### [Page-level text extractions]
===============
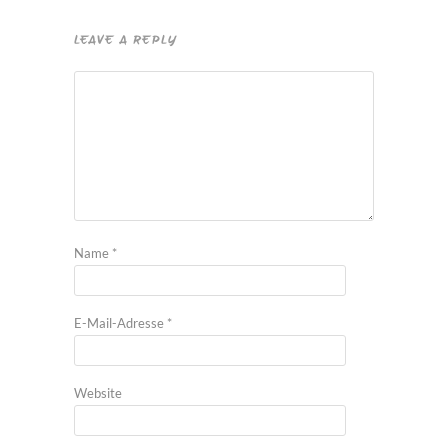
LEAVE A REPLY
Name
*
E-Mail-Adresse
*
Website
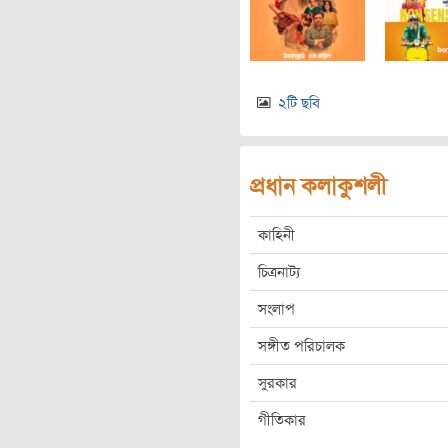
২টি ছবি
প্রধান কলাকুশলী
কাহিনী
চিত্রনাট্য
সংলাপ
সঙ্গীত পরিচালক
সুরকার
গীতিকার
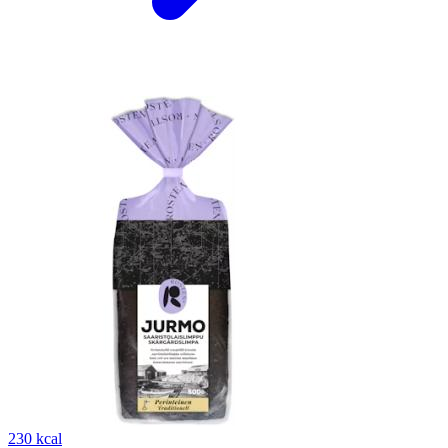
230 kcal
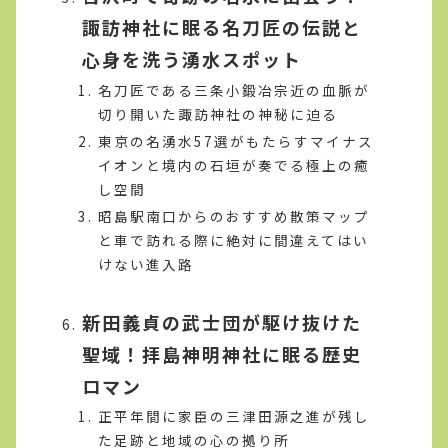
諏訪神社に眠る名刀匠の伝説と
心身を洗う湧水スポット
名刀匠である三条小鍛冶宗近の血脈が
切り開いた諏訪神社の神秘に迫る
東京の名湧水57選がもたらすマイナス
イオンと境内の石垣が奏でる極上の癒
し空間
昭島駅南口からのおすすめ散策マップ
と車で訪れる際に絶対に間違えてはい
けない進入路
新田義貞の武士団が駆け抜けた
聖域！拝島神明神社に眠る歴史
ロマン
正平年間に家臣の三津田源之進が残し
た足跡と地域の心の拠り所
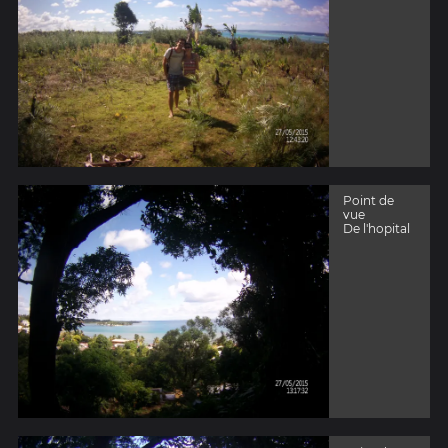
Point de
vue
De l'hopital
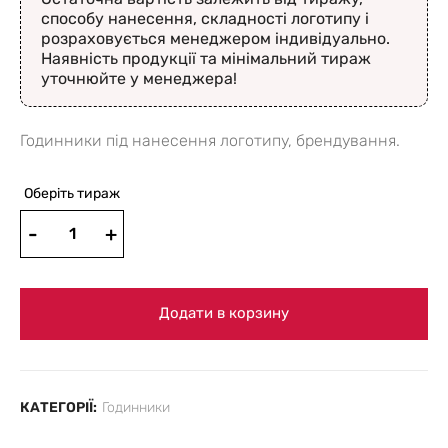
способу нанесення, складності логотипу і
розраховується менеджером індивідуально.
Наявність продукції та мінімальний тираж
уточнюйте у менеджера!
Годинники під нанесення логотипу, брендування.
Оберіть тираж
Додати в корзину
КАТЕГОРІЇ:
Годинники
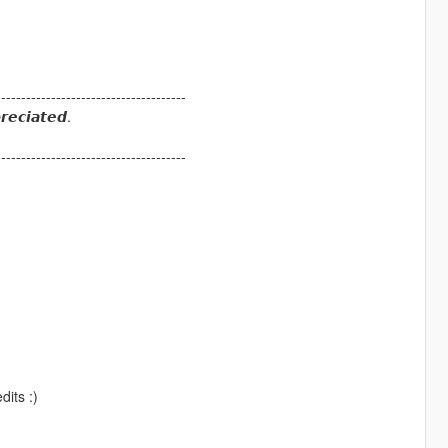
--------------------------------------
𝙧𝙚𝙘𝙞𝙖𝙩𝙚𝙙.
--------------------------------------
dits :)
===============
### [To-do item]
A faithful copy of the entries above is needed, one that contains no images.

### [Your solution]
LEAVE A REPLY
Name
*
E-Mail-Adresse
*
Website
২টি ছবি
প্রধান কলাকুশলী
কাহিনী
চিত্রনাট্য
সংলাপ
সঙ্গীত পরিচালক
সুরকার
গীতিকার
230 kcal
諏訪神社に眠る名刀匠の伝説と
心身を洗う湧水スポット
名刀匠である三条小鍛冶宗近の血脈が
切り開いた諏訪神社の神秘に迫る
東京の名湧水57選がもたらすマイナス
イオンと境内の石垣が奏でる極上の癒
し空間
昭島駅南口からのおすすめ散策マップ
と車で訪れる際に絶対に間違えてはい
けない進入路
新田義貞の武士団が駆け抜けた
聖域！拝島神明神社に眠る歴史
ロマン
正平年間に家臣の三津田源之進が残し
た足跡と地域の心の拠り所
Point de
vue
De l'hopital
способу нанесення, складності логотипу і
розраховується менеджером індивідуально.
Наявність продукції та мінімальний тираж
уточнюйте у менеджера!
Годинники під нанесення логотипу, брендування.
Оберіть тираж
Додати в корзину
КАТЕГОРІЇ:
Годинники
--------------------------------------
𝙧𝙚𝙘𝙞𝙖𝙩𝙚𝙙.
--------------------------------------
dits :)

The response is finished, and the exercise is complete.